Sri Lanka will need to make a quick adjustment to the drier, more abrasive surface in Mirpur, having played its Super 10 matches on the skiddy Chittagong pitch, save for the last game against New Zealand. On a track that Brendon McCullum described as under-prepared, Rangana Herath spun a sticky web around the batsmen, ending with dream figures of 3.3-2-3-5. “I’m not sure Rangana will ever find a wicket more helpful than the one he found in Chittagong the other evening. We’ve all talked about the fact that wickets have become slower over the course of the competition. But the tough thing for us in Chittagong was that the wickets got slower and drier and the outfield got wetter and wetter,” said Farbrace. “We’ve spent a little bit of time playing here in the last few months. We know coming here that the wickets will turn. But again, it’s about making sure you get the right pace. It’s not about getting the ball to the other end. You’ve got to bowl the right pace and that’s what Herath did so well against New Zealand in Chittagong. He bowled a fantastic pace and that’s the key. It will spin and we’ve got enough good spinners in our side to bowl well on it.”

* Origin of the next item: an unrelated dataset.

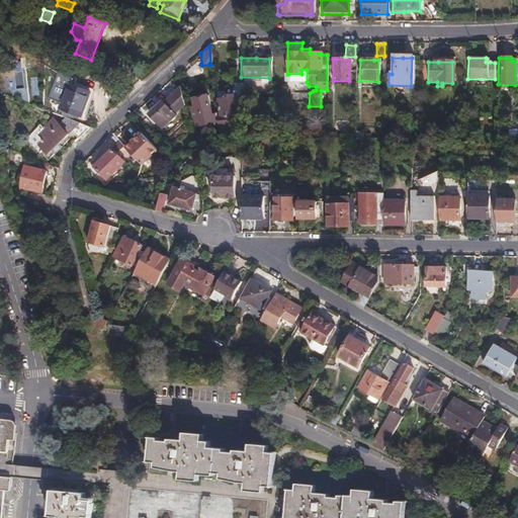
[(292,82),(307,82),(307,70),(301,70),(301,74),(288,74),(288,78),(292,82)]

The other aspect that Farbrace was keen to take care of, was allowing his players to express themselves freely, not being too tied down by preconceived plans. “You can have the best plans – I’m sure Pakistan had a brilliant plan for the game against West Indies – but things can happen very quickly. Once you lose a couple of wickets early in the innings, (the) teams that take it on and continue to be brave are the ones that win games,” he said. “The teams that stutter – you waste three or four overs trying to get back into the game – the game’s gone then. That’s the key thing. That’s the one thing we have with our side – a lot of confidence. We let them go and play the game. We don’t spend hours and hours breaking the game down. Our plans are very simple and that’s key in this game. You allow players to make decisions throughout the course of the game. If your plans are too rigid, you can actually stop people performing.”